> **REQUISITO**
Digite de novo, sem nenhuma alteração, o texto de todas as linhas abaixo. Deixe as imagens fora da resposta.

> **Entradas do conjunto de dados**
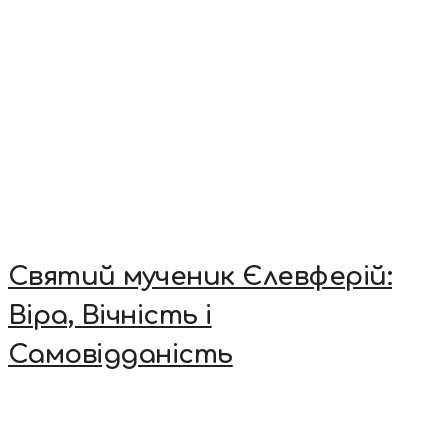
Святий мученик Єлевферій:
Віра, Вічність і
Самовідданість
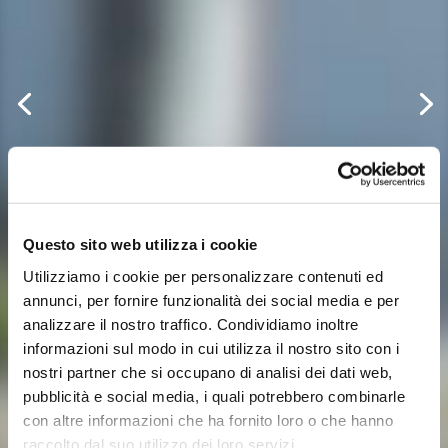
Questo sito web utilizza i cookie
Utilizziamo i cookie per personalizzare contenuti ed
annunci, per fornire funzionalità dei social media e per
analizzare il nostro traffico. Condividiamo inoltre
informazioni sul modo in cui utilizza il nostro sito con i
nostri partner che si occupano di analisi dei dati web,
pubblicità e social media, i quali potrebbero combinarle
con altre informazioni che ha fornito loro o che hanno
raccolto dal suo utilizzo dei loro servizi.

> **RESULTADO DO EXERCÍCIO**
Святий мученик Єлевферій:
Віра, Вічність і
Самовідданість
Questo sito web utilizza i cookie
Utilizziamo i cookie per personalizzare contenuti ed
annunci, per fornire funzionalità dei social media e per
analizzare il nostro traffico. Condividiamo inoltre
informazioni sul modo in cui utilizza il nostro sito con i
nostri partner che si occupano di analisi dei dati web,
pubblicità e social media, i quali potrebbero combinarle
con altre informazioni che ha fornito loro o che hanno
raccolto dal suo utilizzo dei loro servizi.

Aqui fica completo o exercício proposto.